Weber Kugelgrill Anleitung

Wie genau man einen Grill von Weber aufbaut, erfährt man am besten in den speziellen Bedienungsanleitungen für die Weber Grills – direkt vom Hersteller. Jeder Grill hat so einige feine Unterschiede die man beim Aufbauen beachten muss. Deshalb: wirklich am besten direkt in die beligende Anleitung schauen!

How-To: mit einem Kugelgrill leckeres Fleisch grillen

Kommen wir aber zum schöneren Teil, der Anleitung zum Grillen mit einem Weber Kugelgrill.

Bei einem 54cm Weber-Grill kann man etwa – pro direktem Grillvorgang – eine halbe Packung Holzkohlebriketts einplanen. Diese werden dann in den entsprechenden Behältern platziert. Viele empfehlen eher das indirekte Grillen mit den Weber Kugelgrills. Ob man dieser Anleitung folgen möchte,  bleibt aber jedem selbst überlassen.

Indirektes Grillen mit Weber Grills: die Vorbereitung

Ich jedenfalls kann es nur empfehlen die Briketts in zwei Körben links und rechts oder wahlweise kreisförmig zu platzieren und so indirekt zu grillen. Das Grillfleisch wird bei dieser Art zu grillen einfach in die Mitte gelegt, so dass das Grillgut nicht über der direkten Hitze der Kohlen liegt.

Bevor die Kohlen aber zum indirekten Grillen angeordnet werden können müssen sie erst einmal entzündet werden. Anzündkamine sind dabei keineswegs Luxus sondern absolut hilfreich und notwendig. Schüttet einfach Kohle in den Kamin und setzt unter diesen einen Anzünder. Durch die runde hohe Form zieht die Glut wortwörtlich nach oben. Innerhalb von nur 15 Minuten hat man damit die perfekte Temperatur erreicht.

Sind die Kohlen weiß, können sie in den Kugelgrill geschüttet werden. Weber liefert praktischerweise meiner Kenntnis nach bei allen Kugelgrills Kohlehalterungen mit aus. Diese kann man einfach in das Kohlerost stecken. Die Kohlen können dann dahinter sicher platziert werden. Diese scheinbar einfache Sache sollte man schon allein deshalb machen, weil man dadurch das Fleisch deutlich einfacher warm halten kann – ohne das man das „Fleisch totbrät“. Wer isst denn schon zähes, trockenes Fleisch?

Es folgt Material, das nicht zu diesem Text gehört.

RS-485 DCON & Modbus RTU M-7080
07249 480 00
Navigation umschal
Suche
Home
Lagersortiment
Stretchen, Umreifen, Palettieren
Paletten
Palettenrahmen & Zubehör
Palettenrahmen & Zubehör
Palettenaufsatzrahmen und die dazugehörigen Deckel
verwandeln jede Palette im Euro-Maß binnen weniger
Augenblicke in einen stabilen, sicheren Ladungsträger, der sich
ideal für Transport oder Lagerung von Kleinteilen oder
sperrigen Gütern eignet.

Profis richten sich vor Grillbeginn durch das individuelle Positionieren und Häufen von Kohlen eigene Temperaturzonen ein. Wer es ganz perfekt machen möchte, braucht je Fleischart die passende Temperatur. Ein gutes Steak wird etwa bei 240 bis 250 Grad Celsius scharf angebraten während es bei 140 Grad weiter zieht. Helfen kann (zB. beim Grillen von Fischen) beim Regulieren auch Alufolie. Eingewickeltes Gut wird damit vor direkter Hitze geschützt und im eigenen Sud gebraten.

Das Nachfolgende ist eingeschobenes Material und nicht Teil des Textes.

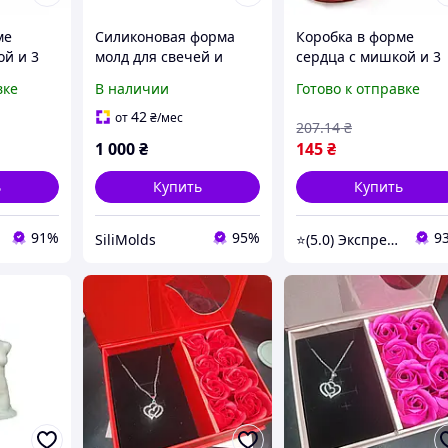
ме
Силиконовая форма
Коробка в форме
ой и 3
молд для свечей и
сердца с мишкой и 3
 /
мыла Женский торс в
розами из мыла /
вке
В наличии
Готово к отправке
 с
белье 15см
Мыльные розы с
арочный
мишкой / Подарочны
42
от
₴
/мес
207
.14
₴
имой
набор для любимой
1 000
₴
145
₴
ь
Купить
Купить
91%
95%
9
SiliMolds
⭐(5.0) Экспресс-опт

Beim Grillen – auf Grillgut achten

Beim eigentlichen Grillen ist es keinesfalls mit dem Auflegen von Würstchen auf dem Grillrost getan. Eigentlich sollte das klar sein 😉 aber ich habe schon sehr viele Fälle erlebt, bei dem dann alles aus den Augen gelassen wurde!

Wichtig ist beim Grillen, dass der Deckel geschlossen bleibt. Dadurch wird das Fleisch von der Hitze optimal umgeben.

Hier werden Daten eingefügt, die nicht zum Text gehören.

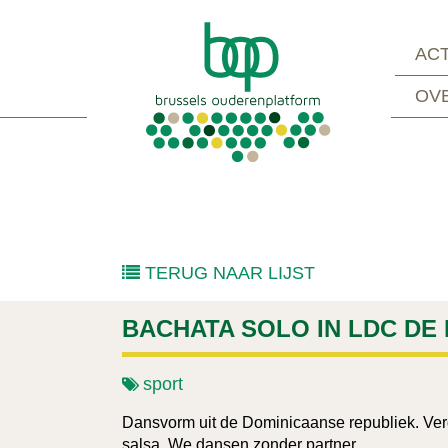
ACT
OV
TERUG NAAR LIJST
BACHATA SOLO IN LDC DE
sport
Dansvorm uit de Dominicaanse republiek. Verg
salsa. We dansen zonder partner.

Regelmäßiges Kontrollieren der Temperatur & Wenden der guten Stücke ist unabdingbar. Und noch etwas: die untere Lüftungs-Öffnung sollte wenn möglich geöffnet bleiben. Wenn es mal zu heiß wird, sollten gleich alle Luftzufuhren geschlossen werden. So vermeidet man angebranntes Grillgut, denn das mag wirklich niemand. Guten Appetit!

Nach dem Grillen ist vor dem Grillen

Die Grillparty ist vorbei, die Gäste sind wieder zuhause. Für euch als Gastgeber hat sich die Arbeit damit noch nicht erledigt. Holzkohlegrills sind von einer ordentlichen Pflege abhängig! Weber verspricht bei seinen Kugelgrills zwar 10 Jahre Garantie auf Kessel und Deckel, aber das bedeutet nicht, dass diese Teile ewig halten würden.

Das Grillrost muss noch während es heiß oder warm ist mit einer guten Edelstahlbürste gereinigt werden. Rückstände der Kohle im Kessel sollten auch entfernt werden. Ein besonderes Augenmerk mus aber natürlich auf das Grillrost gelegt werden. Ab und an bleiben schon einmal Fleischstücke haften – die kann man am besten im noch heißen Zustand beseitigen.